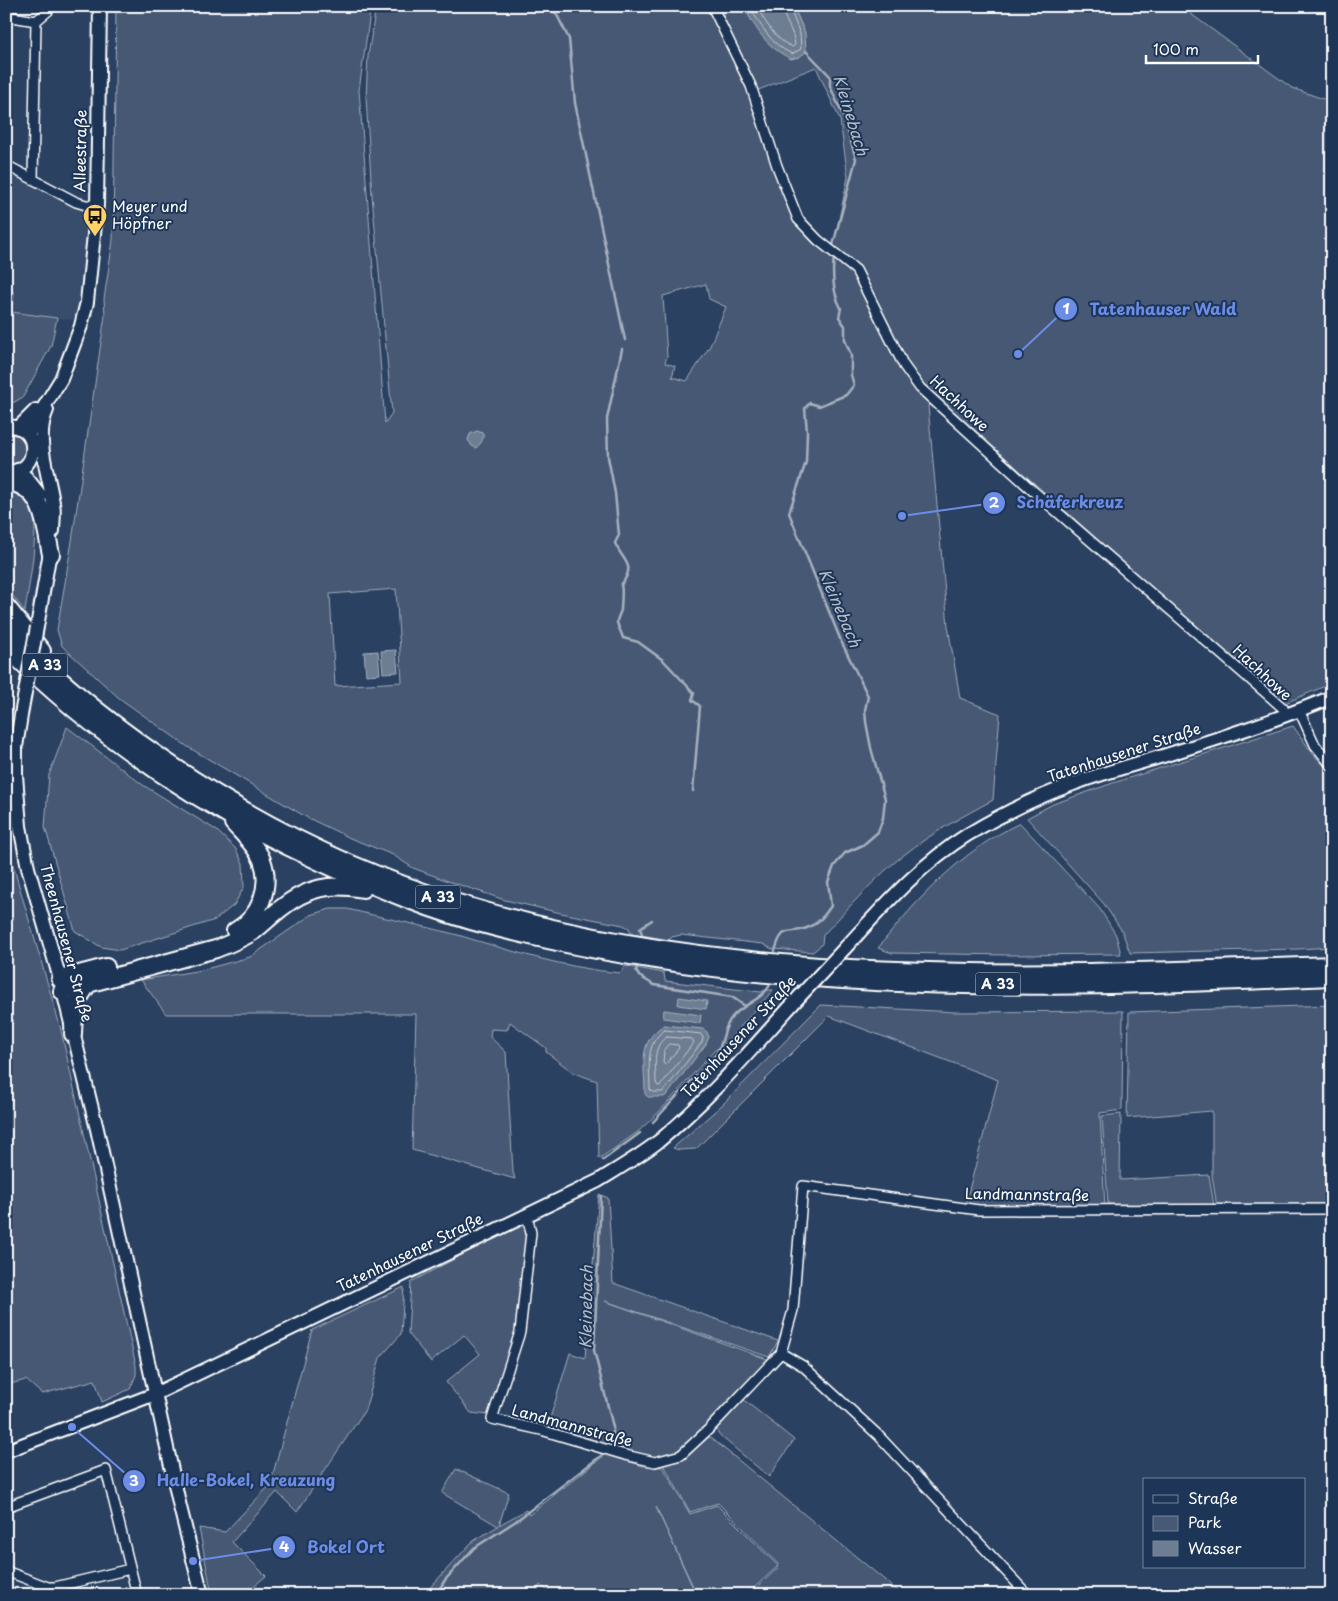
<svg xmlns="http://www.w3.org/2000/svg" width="1338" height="1601" font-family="'Playpen Sans',sans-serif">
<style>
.built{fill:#394e6c}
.green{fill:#465975;stroke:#a2acba;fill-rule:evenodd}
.water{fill:#6d7d92;stroke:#a7b1be}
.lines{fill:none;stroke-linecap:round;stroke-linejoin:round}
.shore{stroke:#c5cbd3;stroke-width:1}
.stream{stroke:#a7b1be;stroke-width:2.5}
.street-casing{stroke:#fff;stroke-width:12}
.secondary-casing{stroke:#fff;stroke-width:16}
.highway-casing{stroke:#fff;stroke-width:20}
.street{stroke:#1d3557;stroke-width:9}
.secondary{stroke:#1d3557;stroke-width:12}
.highway{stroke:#1d3557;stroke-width:16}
.secondary-bridge-casing{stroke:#fff;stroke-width:16;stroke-linecap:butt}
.secondary-bridge{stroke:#1d3557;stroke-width:12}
.labels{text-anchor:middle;stroke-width:4;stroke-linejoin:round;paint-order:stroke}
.shield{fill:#1d3557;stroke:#bbc2cd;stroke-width:1}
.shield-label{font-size:14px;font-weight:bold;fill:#fff}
.street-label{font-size:15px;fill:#fff;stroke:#1d3557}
.poi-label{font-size:15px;fill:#fff;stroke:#1d3557;text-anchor:start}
.water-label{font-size:16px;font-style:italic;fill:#b6bec8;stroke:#1d3557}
.leader{fill:none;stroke:#6c8ce6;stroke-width:2}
.callout-dot{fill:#6c8ce6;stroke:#1d3557;stroke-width:2}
.mark-label{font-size:15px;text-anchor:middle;font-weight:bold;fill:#fff}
.callout-label{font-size:16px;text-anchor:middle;font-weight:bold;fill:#6c8ce6;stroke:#1d3557;stroke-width:4;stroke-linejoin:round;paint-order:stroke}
</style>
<rect width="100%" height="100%" fill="#2a4161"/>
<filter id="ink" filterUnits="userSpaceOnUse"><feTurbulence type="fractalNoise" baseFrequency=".02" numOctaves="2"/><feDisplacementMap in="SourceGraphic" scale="10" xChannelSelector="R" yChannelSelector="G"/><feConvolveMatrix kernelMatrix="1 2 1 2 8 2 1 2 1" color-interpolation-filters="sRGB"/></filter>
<g filter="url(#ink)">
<path class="built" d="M6 170 89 214 90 218 81 300 73 320 11 312 14 295 6 273Z"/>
<path class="green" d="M116 6H371L359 90 385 423 392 413 372 196 366 97 368 56 376 6H708L714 19 723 17 718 6H743L751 19 805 33 793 6H1180L1285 83 1292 88 1332 102V683L1283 704 937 397 928 406 948 626 960 698 1000 714 993 800C963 816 932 833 905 854 875 877 849 908 823 935L822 944 813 952 772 949 763 944 681 935 672 937 669 940 631 933 629 928 623 925 561 913 505 900 448 881 413 868 393 855 350 838 306 817 188 747 119 698 62 646 57 630 72 541 105 315 104 299 113 240ZM816 67 840 120 848 177 833 247 817 235 801 217 780 165 756 91ZM706 284 709 299 726 307 710 346 687 381 672 377 675 366 665 363 667 356 663 296ZM396 589 402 682 335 686 330 594Z
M6 273 14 295 11 312 57 318 51 346 23 397 6 407Z
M6 434C33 430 32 468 6 464Z
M6 490C14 491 25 497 30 503 42 523 28 588 25 612L6 587Z
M1293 726 1313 754 1332 774V947L1298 949 1130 953 1122 931 1104 904 1027 818 1053 804 1113 783Z
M67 727 143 785 216 830 235 848 243 863 244 887 234 905 215 920 120 950 101 947 75 931 45 827 49 775Z
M1020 823 1100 909 1116 935 1121 954 1009 955 892 953 878 948C918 898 961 851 1020 823Z
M6 841 60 1026 136 1366V1375L130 1389 102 1402 95 1380 42 1394 26 1380 6 1385Z
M330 909H347C384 918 421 925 458 935 511 951 565 968 620 973L625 966 664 973 665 981 761 992 765 990H773L726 1043 714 1051 661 1110 639 1131 599 1159 597 1081 574 1073 546 1052V1048L510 1022 507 1030 491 1029 490 1037 506 1052 513 1172 515 1179 412 1150 416 1014H166L141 980 202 970 250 957 311 915Z
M821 1005 955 1012 1123 1011 1122 1110 1100 1113 1105 1208 979 1206 965 1205 998 1080 829 1016 696 1149 679 1150 673 1148 722 1105Z
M1332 1005V1205L1217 1207 1212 1175V1111L1127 1118 1129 1012Z
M1121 1114 1120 1180 1209 1175 1214 1206 1108 1204 1102 1116Z
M599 1194 608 1198 613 1283 778 1341 769 1357 605 1301 770 1360 681 1451 656 1460 547 1428 570 1353 585 1358Z
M522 1223 528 1229 517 1331 489 1415 471 1413 446 1382 480 1354 464 1335 431 1362 408 1333 411 1282Z
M404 1287 401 1334 380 1358 365 1410 297 1512 277 1492 232 1542 266 1576 243 1595H212L199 1528 225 1532 270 1485 312 1330Z
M744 1400 794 1440 769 1477 718 1434 717 1425Z
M704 1437H710L903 1595H749L780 1566 718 1503 690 1512 664 1465 679 1459Z
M606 1454 643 1466 663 1467 690 1514 717 1505 778 1566 746 1595H697L656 1507 694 1590 682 1595H553L540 1585 536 1595H423L472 1542 498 1526 442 1493 456 1469 509 1493 499 1525 526 1510 529 1515Z"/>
<path class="water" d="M743 6H793L805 33 806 52 799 57 791 59C764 45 758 31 743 6Z
M477 431 483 433C484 439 481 444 476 448L472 446 468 440 470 434Z
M396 650 398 672 383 673 381 651Z
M378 651 380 674 366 675 364 652Z
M679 997 707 1001 706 1009 678 1005Z
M664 1010 701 1015 700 1023 663 1018Z
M664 1025 703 1029 707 1032 709 1037 706 1044 668 1094 664 1097H648L645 1094C645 1065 637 1042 664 1025Z"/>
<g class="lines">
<path class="shore" d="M749 6C761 25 770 44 792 54L801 49 800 34 789 6
M756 6C766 22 774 40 793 47L795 45C794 30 783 20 782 6
M665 1030 701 1034 703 1038 702 1042 665 1090 662 1092H652L650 1089C650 1068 644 1043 665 1030Z
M667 1037 692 1039 694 1042 661 1085 658 1086 656 1083C656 1068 651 1045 667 1037Z
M669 1044 678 1045 679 1048 665 1065 663 1063 664 1050Z"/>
<path class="stream" d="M543 6 556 13 569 39 575 103 625 340
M806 51 830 76V86L844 118 856 159 833 245
M622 349 607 419 608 457 615 493 619 535 615 543C623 562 637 564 621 585 623 590 621 604 621 610 620 614 617 618 617 622 618 628 622 633 623 638L638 642 663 660 694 693 692 700 700 706 693 791
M641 940 642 934 640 928 652 920
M775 951C783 923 788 936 807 928 819 923 824 916 831 906L828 882 834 866 845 853 863 845 878 832 883 818 885 799 871 748 866 722 865 710 868 696 841 641 789 513 806 462 807 432 805 408 810 403 819 406 846 395 854 385 851 375V355L845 340V326L839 317 841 308C832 292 832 274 834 256
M638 962 636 971 639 976 654 985 732 997 745 1006
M653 1122 717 1053C724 1041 723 1028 732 1017 743 1004 762 1000 770 985
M603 1160 640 1133
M601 1196 594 1350 613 1427V1446
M436 1595 445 1580 474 1548 516 1521 602 1455"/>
<defs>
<path id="street" d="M712 6 751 86 777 166 798 219 818 240 856 270 904 366 920 388 1032 490 1283 708 1286 716
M6 16 36 21
M6 165 76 202 86 205H97
M33 179 36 21 48 11V6
M1299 710 1315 745 1332 766
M527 1215 531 1233 520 1332 492 1419 541 1430 625 1455 655 1462 681 1455 709 1429 781 1353 803 1366 878 1435 1028 1595
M781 1353 793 1310 803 1186 979 1210 1332 1209
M6 1507 106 1470 137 1595
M6 1571 48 1587H55L130 1569"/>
<path id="secondary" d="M47 410C34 439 49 474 53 503 55 512 53 522 53 531
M6 427C41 421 41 476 6 471
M18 428 36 410
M29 436 31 428 61 379 81 326 87 302 97 205 100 6
M17 470 26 477 41 496
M37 627 51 546
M22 709 16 747V775L20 826 28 868 60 979 97 1129 180 1507 202 1595
M845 948C882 908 919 865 967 835 1000 815 1037 797 1073 784 1102 773 1133 765 1163 756 1220 738 1277 720 1332 697
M6 1451 155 1394 598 1181C619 1168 640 1156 659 1141 711 1098 755 1045 800 996"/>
<path id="highway" d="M6 481C45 487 44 524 51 554
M6 606 42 651
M6 630C132 753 289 852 458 903 738 989 1042 975 1332 965
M6 647C98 739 203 808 320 862 376 888 433 912 493 927 766 998 1052 990 1332 977
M233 823C243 834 256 846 262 860 272 886 260 918 235 931
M60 979 106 967
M62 991 216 949C229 944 242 939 254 931 263 924 271 916 280 909 307 887 330 883 363 889
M73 1034C74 1008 74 1003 90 982"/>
</defs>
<use href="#street" class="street-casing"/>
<use href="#secondary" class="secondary-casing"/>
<use href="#highway" class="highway-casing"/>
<use href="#street" class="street"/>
<use href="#secondary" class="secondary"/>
<use href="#highway" class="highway"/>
<defs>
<path id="secondary-bridge" d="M22 709 37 627
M800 996 845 948"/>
</defs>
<use href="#secondary-bridge" class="secondary-bridge-casing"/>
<use href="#secondary-bridge" class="secondary-bridge"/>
</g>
</g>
<defs>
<symbol id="bus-pin" viewBox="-11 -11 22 30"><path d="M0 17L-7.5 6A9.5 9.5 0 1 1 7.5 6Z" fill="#ffd166" stroke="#1d3557"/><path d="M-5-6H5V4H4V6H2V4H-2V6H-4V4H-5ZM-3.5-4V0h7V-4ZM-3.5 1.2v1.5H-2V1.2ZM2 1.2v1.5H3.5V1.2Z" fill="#111"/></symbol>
</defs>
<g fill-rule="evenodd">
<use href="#bus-pin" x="81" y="202" width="28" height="38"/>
</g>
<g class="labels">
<g class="shield">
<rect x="22.5" y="653.5" width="45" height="23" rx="4"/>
<rect x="415.5" y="885.5" width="45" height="23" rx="4"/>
<rect x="975.5" y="972.5" width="45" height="23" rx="4"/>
</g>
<g class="shield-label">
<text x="45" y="670">A 33</text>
<text x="438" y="902">A 33</text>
<text x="998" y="989">A 33</text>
</g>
<g class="street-label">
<text transform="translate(81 151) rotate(-89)" y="5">Alleestraße</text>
<text transform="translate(959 404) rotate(43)" y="5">Hachhowe</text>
<text transform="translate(1262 673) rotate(43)" y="5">Hachhowe</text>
<text transform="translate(1124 753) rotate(-18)" y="5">Tatenhausener Straße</text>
<text transform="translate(66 943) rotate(75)" y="5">Theenhausener Straße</text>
<text transform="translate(739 1037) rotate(-47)" y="5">Tatenhausener Straße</text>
<text transform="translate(1027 1195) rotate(1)" y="5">Landmannstraße</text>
<text transform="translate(410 1253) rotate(-26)" y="5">Tatenhausener Straße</text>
<text transform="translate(572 1426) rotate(15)" y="5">Landmannstraße</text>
</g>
<g class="poi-label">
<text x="112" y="212">Meyer und<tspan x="112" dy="17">Höpfner</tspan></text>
</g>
<g class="water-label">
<text transform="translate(851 115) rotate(73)" y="6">Kleinebach</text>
<text transform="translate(840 608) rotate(67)" y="6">Kleinebach</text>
<text transform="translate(586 1307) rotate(-89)" y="6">Kleinebach</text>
</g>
</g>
<path class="leader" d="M1018 354L1066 309M902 516L994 503M72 1427L134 1481M193 1561L284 1547"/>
<g class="callout-dot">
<circle cx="1018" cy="354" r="5"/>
<circle cx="902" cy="516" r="5"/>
<circle cx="72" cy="1427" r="5"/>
<circle cx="193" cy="1561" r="5"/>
<circle cx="1066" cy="309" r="12"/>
<circle cx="994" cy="503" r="12"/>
<circle cx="134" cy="1481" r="12"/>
<circle cx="284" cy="1547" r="12"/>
</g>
<g class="mark-label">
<text x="1066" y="314">1</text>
<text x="994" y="508">2</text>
<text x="134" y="1486">3</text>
<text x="284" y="1552">4</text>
</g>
<g class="callout-label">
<text x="1163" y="315">Tatenhauser Wald</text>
<text x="1070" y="508">Schäferkreuz</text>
<text x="246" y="1486">Halle-Bokel, Kreuzung</text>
<text x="346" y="1553">Bokel Ort</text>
</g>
<rect width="1338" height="1601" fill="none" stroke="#1d3557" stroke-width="25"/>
<rect x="12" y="12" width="1313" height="1576" fill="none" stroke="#fff" stroke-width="2" filter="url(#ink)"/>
<rect x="1143" y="1478" width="162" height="90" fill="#1d3557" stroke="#77869a"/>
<rect x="1153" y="1495" width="25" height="8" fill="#1d3557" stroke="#77869a"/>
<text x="1188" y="1504" font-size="15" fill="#ffffff">Straße</text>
<rect x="1153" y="1516" width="25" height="15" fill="#465975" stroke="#77869a"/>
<text x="1188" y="1528" font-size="15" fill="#ffffff">Park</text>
<rect x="1153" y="1541" width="25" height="15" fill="#6d7d92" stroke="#77869a"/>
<text x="1188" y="1554" font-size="15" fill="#ffffff">Wasser</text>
<path d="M1146 55v8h112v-8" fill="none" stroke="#ffffff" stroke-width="2.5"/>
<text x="1153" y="55" font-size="15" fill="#ffffff" stroke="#1d3557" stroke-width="4" paint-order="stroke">100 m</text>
</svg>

- Work to be completed -
Only a number is expected here: the count of lines in the records above that include the word "rule".

- Answer space -
2